Dillashaw sat out a full year following a knee injury he suffered during a close win against Cory Sandhagen to secure a title shot. And while it's clear from his apology that he wasn't interested in holding up the sport's deepest division any longer, nobody wins in a scenario such as this. Considering UFC's decision to so openly embrace sports betting on its fights, it also presents a feeling of impropriety for those who placed large bets on the idea that Dillashaw might become a three-time champion. With a history of performance-enhancing drug use that cost him the title during his second reign, Dillashaw was already considered a villain in the eyes of most fans. But pushing forward with a fight he was physically unfit to win, even with the courage he showed, makes it that much harder to reward him with a big payday for acting "heroically."
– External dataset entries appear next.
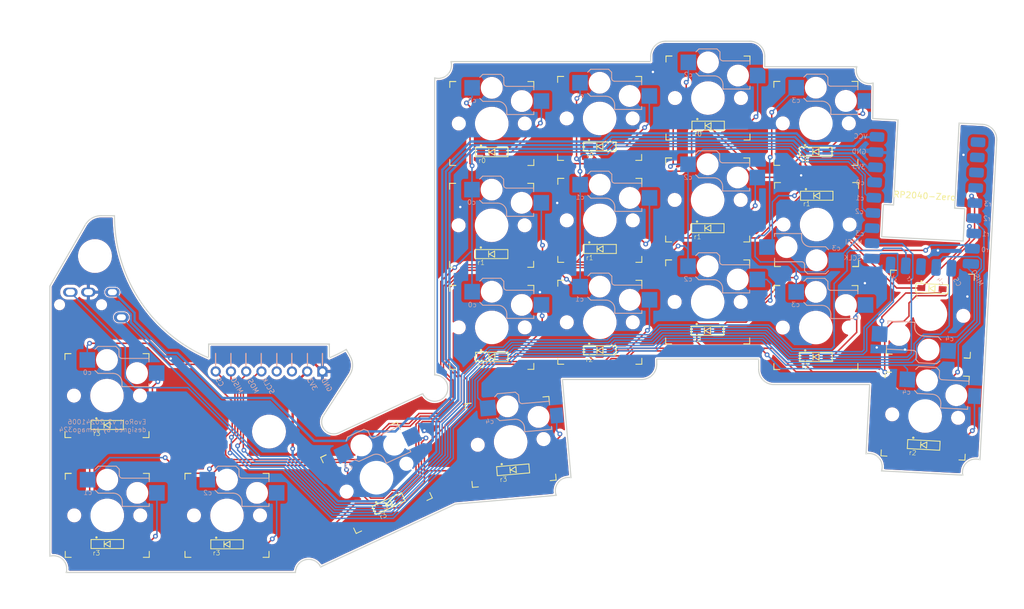
<source format=kicad_pcb>
(kicad_pcb (version 20221018) (generator pcbnew)

  (general
    (thickness 1.6)
  )

  (paper "A4")
  (layers
    (0 "F.Cu" signal)
    (31 "B.Cu" signal)
    (32 "B.Adhes" user "B.Adhesive")
    (33 "F.Adhes" user "F.Adhesive")
    (34 "B.Paste" user)
    (35 "F.Paste" user)
    (36 "B.SilkS" user "B.Silkscreen")
    (37 "F.SilkS" user "F.Silkscreen")
    (38 "B.Mask" user)
    (39 "F.Mask" user)
    (40 "Dwgs.User" user "User.Drawings")
    (41 "Cmts.User" user "User.Comments")
    (42 "Eco1.User" user "User.Eco1")
    (43 "Eco2.User" user "User.Eco2")
    (44 "Edge.Cuts" user)
    (45 "Margin" user)
    (46 "B.CrtYd" user "B.Courtyard")
    (47 "F.CrtYd" user "F.Courtyard")
    (48 "B.Fab" user)
    (49 "F.Fab" user)
    (50 "User.1" user)
    (51 "User.2" user)
    (52 "User.3" user)
    (53 "User.4" user)
    (54 "User.5" user)
    (55 "User.6" user)
    (56 "User.7" user)
    (57 "User.8" user)
    (58 "User.9" user)
  )

  (setup
    (stackup
      (layer "F.SilkS" (type "Top Silk Screen"))
      (layer "F.Paste" (type "Top Solder Paste"))
      (layer "F.Mask" (type "Top Solder Mask") (thickness 0.01))
      (layer "F.Cu" (type "copper") (thickness 0.035))
      (layer "dielectric 1" (type "core") (thickness 1.51) (material "FR4") (epsilon_r 4.5) (loss_tangent 0.02))
      (layer "B.Cu" (type "copper") (thickness 0.035))
      (layer "B.Mask" (type "Bottom Solder Mask") (thickness 0.01))
      (layer "B.Paste" (type "Bottom Solder Paste"))
      (layer "B.SilkS" (type "Bottom Silk Screen"))
      (copper_finish "None")
      (dielectric_constraints no)
    )
    (pad_to_mask_clearance 0)
    (grid_origin 154.475 54.6)
    (pcbplotparams
      (layerselection 0x00010fc_ffffffff)
      (plot_on_all_layers_selection 0x0000000_00000000)
      (disableapertmacros false)
      (usegerberextensions false)
      (usegerberattributes true)
      (usegerberadvancedattributes true)
      (creategerberjobfile true)
      (dashed_line_dash_ratio 12.000000)
      (dashed_line_gap_ratio 3.000000)
      (svgprecision 4)
      (plotframeref false)
      (viasonmask false)
      (mode 1)
      (useauxorigin false)
      (hpglpennumber 1)
      (hpglpenspeed 20)
      (hpglpendiameter 15.000000)
      (dxfpolygonmode true)
      (dxfimperialunits true)
      (dxfusepcbnewfont true)
      (psnegative false)
      (psa4output false)
      (plotreference true)
      (plotvalue true)
      (plotinvisibletext false)
      (sketchpadsonfab false)
      (subtractmaskfromsilk false)
      (outputformat 1)
      (mirror false)
      (drillshape 1)
      (scaleselection 1)
      (outputdirectory "")
    )
  )

  (net 0 "")
  (net 1 "row0")
  (net 2 "Net-(D1-A)")
  (net 3 "Net-(D2-A)")
  (net 4 "Net-(D3-A)")
  (net 5 "row1")
  (net 6 "row2")
  (net 7 "GND")
  (net 8 "VCC")
  (net 9 "3V3")
  (net 10 "row3")
  (net 11 "unconnected-(J1-Pin_4-Pad4)")
  (net 12 "SCLK")
  (net 13 "MOSI")
  (net 14 "MISO")
  (net 15 "CS")
  (net 16 "col0")
  (net 17 "col1")
  (net 18 "col2")
  (net 19 "Net-(D4-A)")
  (net 20 "Net-(D5-A)")
  (net 21 "unconnected-(RZ1-GP2-Pad3)")
  (net 22 "unconnected-(RZ1-GP3-Pad4)")
  (net 23 "Net-(D6-A)")
  (net 24 "Net-(D7-A)")
  (net 25 "Net-(D8-A)")
  (net 26 "Net-(D9-A)")
  (net 27 "Net-(D10-A)")
  (net 28 "Net-(D11-A)")
  (net 29 "Net-(D12-A)")
  (net 30 "Net-(D13-A)")
  (net 31 "Net-(D14-A)")
  (net 32 "Net-(D15-A)")
  (net 33 "Net-(D16-A)")
  (net 34 "Net-(D17-A)")
  (net 35 "Net-(D18-A)")
  (net 36 "Net-(D19-A)")
  (net 37 "unconnected-(RZ1-GP11-Pad12)")
  (net 38 "unconnected-(J1-Pin_3-Pad3)")
  (net 39 "data-tx-r")
  (net 40 "data-rx-r")
  (net 41 "col4")
  (net 42 "col3")
  (net 43 "unconnected-(RZ1-GP1{slash}UART0RX-Pad2)")
  (net 44 "unconnected-(RZ1-GP0{slash}UART0TX-Pad1)")

  (footprint "evoroll:D3_SMD" (layer "F.Cu") (at 89.65 74.275))

  (footprint "evoroll:Kailh_socket_PG1350" (layer "F.Cu") (at 25.525 80.75 180))

  (footprint "evoroll:RP2040-Zero" (layer "F.Cu") (at 150.932026 60.347831 -3))

  (footprint "evoroll:Kailh_socket_PG1350" (layer "F.Cu") (at 89.65 35.375 180))

  (footprint "evoroll:D3_SMD" (layer "F.Cu") (at 89.65 40.15))

  (footprint "evoroll:D3_SMD" (layer "F.Cu") (at 107.7 56.3))

  (footprint "evoroll:M2_HOLE_v2_5mm" (layer "F.Cu") (at 23.525 57.475))

  (footprint "evoroll:Kailh_socket_PG1350" (layer "F.Cu") (at 125.625 65.125 180))

  (footprint "evoroll:Kailh_socket_PG1350" (layer "F.Cu") (at 92.793577 88.477358 -175))

  (footprint "evoroll:Kailh_socket_PG1350" (layer "F.Cu") (at 25.575 100.725 180))

  (footprint "evoroll:Kailh_socket_PG1350" (layer "F.Cu") (at 125.675 31.125 180))

  (footprint "evoroll:Kailh_socket_PG1350" (layer "F.Cu") (at 89.65 69.375 180))

  (footprint "evoroll:PinSocket_1x08_P2.54mm" (layer "F.Cu") (at 61.43 76.725 -90))

  (footprint "evoroll:D3_SMD" (layer "F.Cu") (at 93.2 93.125 5))

  (footprint "evoroll:D3_SMD" (layer "F.Cu") (at 125.6 69.925))

  (footprint "evoroll:D3_SMD" (layer "F.Cu") (at 25.575 105.5))

  (footprint "evoroll:MJ-4PP-9" (layer "F.Cu") (at 16.125 65.6 90))

  (footprint "evoroll:Kailh_socket_PG1350" (layer "F.Cu") (at 107.65 51.525 180))

  (footprint "evoroll:Kailh_socket_PG1350" (layer "F.Cu") (at 107.625 34.525 180))

  (footprint "evoroll:D3_SMD" (layer "F.Cu") (at 89.625 57.15))

  (footprint "evoroll:Kailh_socket_PG1350" (layer "F.Cu") (at 143.65 69.4 180))

  (footprint "evoroll:D3_SMD" (layer "F.Cu") (at 125.65 52.825))

  (footprint "evoroll:Kailh_socket_PG1350" (layer "F.Cu") (at 162.734113 67.163246 -3))

  (footprint "evoroll:D3_SMD" (layer "F.Cu") (at 163 62.9 -3))

  (footprint "evoroll:Kailh_socket_PG1350" (layer "F.Cu") (at 89.625 52.35 180))

  (footprint "evoroll:D3_SMD" (layer "F.Cu") (at 143.8 47.41679))

  (footprint "evoroll:D3_SMD" (layer "F.Cu") (at 143.65 40.083211))

  (footprint "evoroll:D3_SMD" (layer "F.Cu") (at 107.65 39.208211))

  (footprint "evoroll:Kailh_socket_PG1350" (layer "F.Cu") (at 45.525 100.725 180))

  (footprint "evoroll:D3_SMD" (layer "F.Cu") (at 25.55 85.65))

  (footprint "evoroll:D3_SMD" (layer "F.Cu") (at 72.475 98.775 25))

  (footprint "evoroll:D3_SMD" (layer "F.Cu") (at 161.625 88.975 -3))

  (footprint "evoroll:Kailh_socket_PG1350" (layer "F.Cu")
    (tstamp ce8802cd-fbaa-4e60-911e-589e09610174)
    (at 125.625 48.125 180)
    (descr "Kailh \"Choc\" PG1350 keyswitch socket mount")
    (tags "kailh,choc")
    (property "Sheetfile" "evoroll.kicad_sch")
    (property "Sheetname" "")
    (path "/e762a04d-b7b4-4a94-b405-e3c63a19776f")
    (attr smd)
    (fp_text reference "SW7" (at -5 -2)
... [1261496 chars truncated]
</source>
4. Sean O'Malley proved he belongs despite a heavily disputed decision

In what turned out to be the clear show stealer on this deep card, O'Malley received the benefit of the doubt from the judges in a split decision win over former champion Petr Yan. The fight was as dramatic as it was fun to watch as O'Malley weathered the storm of Yan's six takedowns and constant physical pressure to bloody and drop his opponent with a flying knee in Round 3. Given the fact that UFC president Dana White had previously announced the winner would get the next bantamweight title shot, it was an impressive test for O'Malley, especially considering the lingering criticism surrounding the rising star from his 2020 TKO loss to Marlon Vera. By fighting back from being hurt, O'Malley proved he has the toughness and adaptability to give anyone in the star-studded division a serious challenge. But did he actually win the fight? That's where debates were quickly had online after two of three judges scored Round 1in his favor before all three gave him the edge in an equally competitive final round. O'Malley was lucky to receive the nod and twice during his postfight interview admitted that he wasn't sure he even won and would need to rewatch the tape before commenting on whether he's ready for a title shot. Either way, it's likely UFC is very ready. Even though Sterling called out former champion Henry Cejudo following his win over Dillashaw, an immediate fight with O'Malley seems inevitable given the commercial potential of "The Suga Show."